30 Blogs of Night: Peter Abelard

Day 24

Today I'm going to talk about Peter Abelard, a monk of all things and a man who lived in the Early Middle Ages. Perhaps not the most obvious choice of person for me to get excited about, especially as I'm not a Christian. 

What interests me in the case of Abelard is that he was a rebel and was described as "the keenest thinker and boldest theologian of the 12th Century" by The Chambers Biographical Dictionary and that his rebellion took a particular form. Educated at the great Notre Dame cathedral school in Paris, Abelard was bright, and would often provoke fights with his tutor, William of Champeaux. Eventually, Abelard would go on to set up a rival school, first at Melun, and later closer to Paris at Corbeil. He knew Anselm, the famous Archbishop of Canterbury, who today is probably most famous for using logic to prove the existence of God, and rose in 1115 to become the master of the Notre Dame school, though this did not last long.

So far, so successful. But we're not taking into account either Heloise, the nun he fell in love with, or the work for which he is most remembered. This would be his rationalistic take on the Trinity and a work, Sic et Non, where he compiled all the places where the Bible contradicts itself into one work. To this did not go down well, would be an understatement and it is typical of the man that he remained unrepentant over its content even though the church threatened him with excommunication over its contents. Abelard was first and foremost a philosopher and scholar, and he was more focused on logic and the life of the mind than almost anyone else at the time he was writing. He squabbled with other theologians including St Bernard of Clairview who brought charges of heresy against the scholar in 1141. With the charges upheld by the Pope, Abelard was only saved from being confined to a monastery, and all his work burned, by Peter the Venerable the Abbot of Cluny, who persuaded Abelard to remain there and did the necessary legwork to convince Pope Innocent to reverse the decision, and to soothe the rift between Abelard and St Bernard.

What then of Heloise? She had been living at Notre Dame during Abelard's leadership there, and the two had fallen in love and had a child together. They married secretly, but her uncle, Fulbert, had let the secret slip and the two had had to flee. While Abelard sent his love off to a convent and paid the price when her uncle's men broke into his rooms and castrated him, the two remained in touch through letters, though much of this seems to be Heloise asking why she should become a nun as Abelard wished, given she had no calling for that life. Eventually, the two of them would be buried together, and is some twist of fate have never been separated even through the French Revolution and are now assumed to lie together in Pere Lachaise.
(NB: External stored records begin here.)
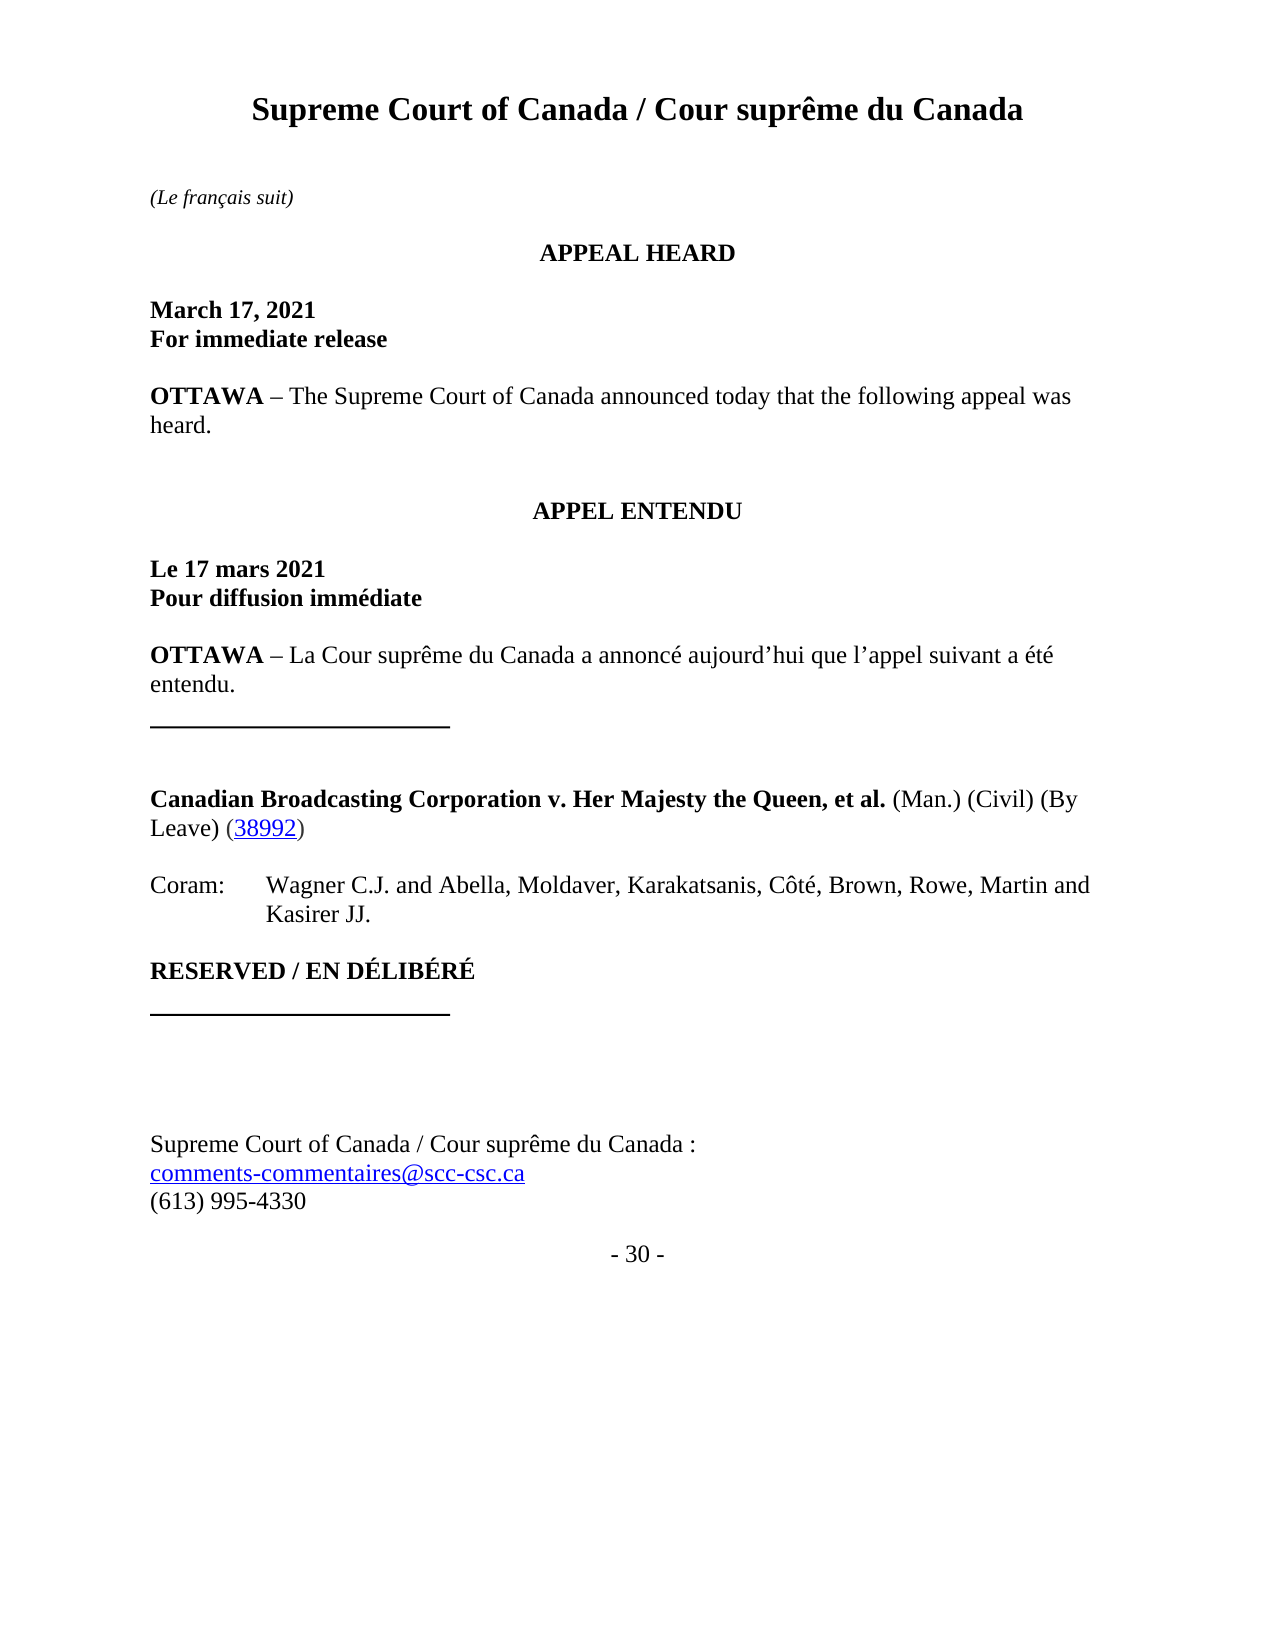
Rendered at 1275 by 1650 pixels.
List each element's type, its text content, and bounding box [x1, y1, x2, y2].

text Le 17 mars 2021 [150, 554, 1125, 583]
text OTTAWA – La Cour suprême du Canada a annoncé aujourd’hui que l’appel suivant a été entendu. [150, 640, 1125, 698]
text APPEL ENTENDU [150, 496, 1125, 525]
text For immediate release [150, 324, 1125, 353]
text (Le français suit) [150, 185, 1125, 209]
text Coram: Wagner C.J. and Abella, Moldaver, Karakatsanis, Côté, Brown, Rowe, Martin and Kasirer JJ. [150, 870, 1125, 928]
text comments-commentaires@scc-csc.ca [150, 1158, 1125, 1186]
text Supreme Court of Canada / Cour suprême du Canada [150, 89, 1125, 127]
text March 17, 2021 [150, 295, 1125, 324]
text (613) 995-4330 [150, 1186, 1125, 1215]
text Canadian Broadcasting Corporation v. Her Majesty the Queen, et al. (Man.) (Civil) (By Leave) (38992) [150, 784, 1125, 841]
text Pour diffusion immédiate [150, 583, 1125, 611]
text - 30 - [150, 1239, 1125, 1268]
text OTTAWA – The Supreme Court of Canada announced today that the following appeal was heard. [150, 381, 1125, 439]
text APPEAL HEARD [150, 238, 1125, 266]
text RESERVED / EN DÉLIBÉRÉ [150, 956, 1125, 985]
text Supreme Court of Canada / Cour suprême du Canada : [150, 1129, 1125, 1158]
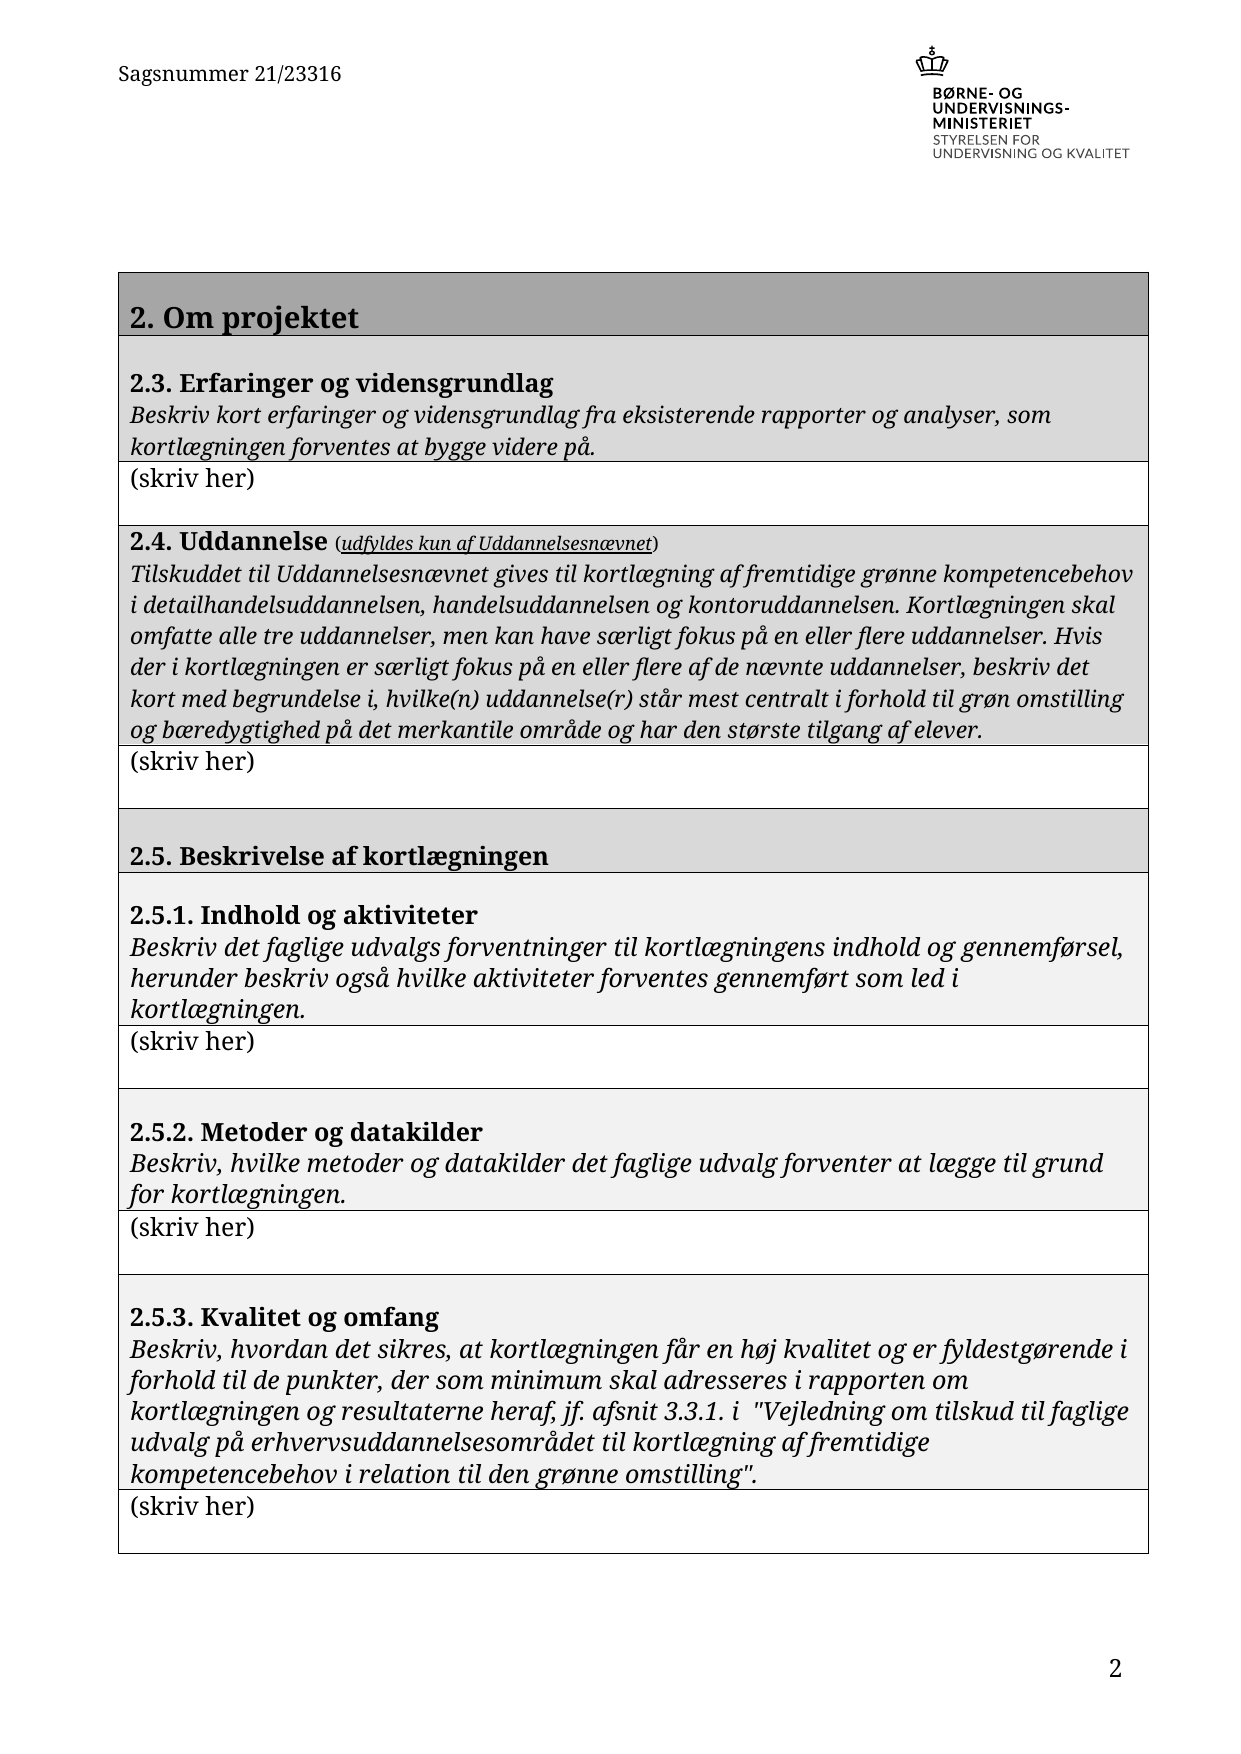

What I admire about Abelard, isn't his affair with Heloise, or his essentially forcing her to become a nun. No, what I admire is his use of logic, and his willingness to stand up for his beliefs, as well as his obvious intelligence. At a time when Rome was particularly picky about heresy and was merrily clamping down on anything that even looked like a slight diversion from the accepted canon, it takes guts to do something like publish Sic et Non. In a later age Abelard would have been celebrated, he possibly would have been one of the great founders of Protestantism and he did reintroduce Aristotle's works to the Christian world, paving the way for the Renaissance a few centuries after he lived. And to be honest I feel sorry for him, being castrated that way, poor bastard.